DATASET EXCERPTS
-------

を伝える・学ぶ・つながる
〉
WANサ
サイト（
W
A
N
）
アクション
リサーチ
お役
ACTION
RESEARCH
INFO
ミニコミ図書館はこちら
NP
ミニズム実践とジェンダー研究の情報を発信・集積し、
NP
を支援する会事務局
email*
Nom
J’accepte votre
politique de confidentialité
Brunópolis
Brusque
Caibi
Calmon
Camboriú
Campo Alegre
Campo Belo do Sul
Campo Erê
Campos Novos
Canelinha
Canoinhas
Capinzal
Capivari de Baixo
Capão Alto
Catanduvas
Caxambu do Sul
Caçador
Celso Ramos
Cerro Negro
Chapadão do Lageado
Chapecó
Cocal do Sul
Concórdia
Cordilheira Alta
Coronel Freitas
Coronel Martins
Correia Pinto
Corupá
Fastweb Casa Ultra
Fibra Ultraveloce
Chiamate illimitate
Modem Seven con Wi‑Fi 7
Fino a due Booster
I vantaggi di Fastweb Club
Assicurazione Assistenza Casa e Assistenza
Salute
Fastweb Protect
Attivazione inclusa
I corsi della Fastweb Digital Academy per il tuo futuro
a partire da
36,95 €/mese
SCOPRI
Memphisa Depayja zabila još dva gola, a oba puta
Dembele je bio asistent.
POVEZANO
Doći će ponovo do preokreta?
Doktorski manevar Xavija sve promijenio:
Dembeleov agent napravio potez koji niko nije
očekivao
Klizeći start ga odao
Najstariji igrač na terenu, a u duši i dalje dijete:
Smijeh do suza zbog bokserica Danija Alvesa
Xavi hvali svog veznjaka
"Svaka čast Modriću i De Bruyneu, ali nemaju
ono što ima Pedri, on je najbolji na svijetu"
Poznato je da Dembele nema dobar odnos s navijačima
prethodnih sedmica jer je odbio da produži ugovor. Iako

-------

DIRECTIONS
Transcribe each entry verbatim, leaving none out.

SOLUTION TO THIS PROBLEM
を伝える・学ぶ・つながる
〉
WANサ
サイト（
W
A
N
）
アクション
リサーチ
お役
ACTION
RESEARCH
INFO
ミニコミ図書館はこちら
NP
ミニズム実践とジェンダー研究の情報を発信・集積し、
NP
を支援する会事務局
email*
Nom
J’accepte votre
politique de confidentialité
Brunópolis
Brusque
Caibi
Calmon
Camboriú
Campo Alegre
Campo Belo do Sul
Campo Erê
Campos Novos
Canelinha
Canoinhas
Capinzal
Capivari de Baixo
Capão Alto
Catanduvas
Caxambu do Sul
Caçador
Celso Ramos
Cerro Negro
Chapadão do Lageado
Chapecó
Cocal do Sul
Concórdia
Cordilheira Alta
Coronel Freitas
Coronel Martins
Correia Pinto
Corupá
Fastweb Casa Ultra
Fibra Ultraveloce
Chiamate illimitate
Modem Seven con Wi‑Fi 7
Fino a due Booster
I vantaggi di Fastweb Club
Assicurazione Assistenza Casa e Assistenza
Salute
Fastweb Protect
Attivazione inclusa
I corsi della Fastweb Digital Academy per il tuo futuro
a partire da
36,95 €/mese
SCOPRI
Memphisa Depayja zabila još dva gola, a oba puta
Dembele je bio asistent.
POVEZANO
Doći će ponovo do preokreta?
Doktorski manevar Xavija sve promijenio:
Dembeleov agent napravio potez koji niko nije
očekivao
Klizeći start ga odao
Najstariji igrač na terenu, a u duši i dalje dijete:
Smijeh do suza zbog bokserica Danija Alvesa
Xavi hvali svog veznjaka
"Svaka čast Modriću i De Bruyneu, ali nemaju
ono što ima Pedri, on je najbolji na svijetu"
Poznato je da Dembele nema dobar odnos s navijačima
prethodnih sedmica jer je odbio da produži ugovor. Iako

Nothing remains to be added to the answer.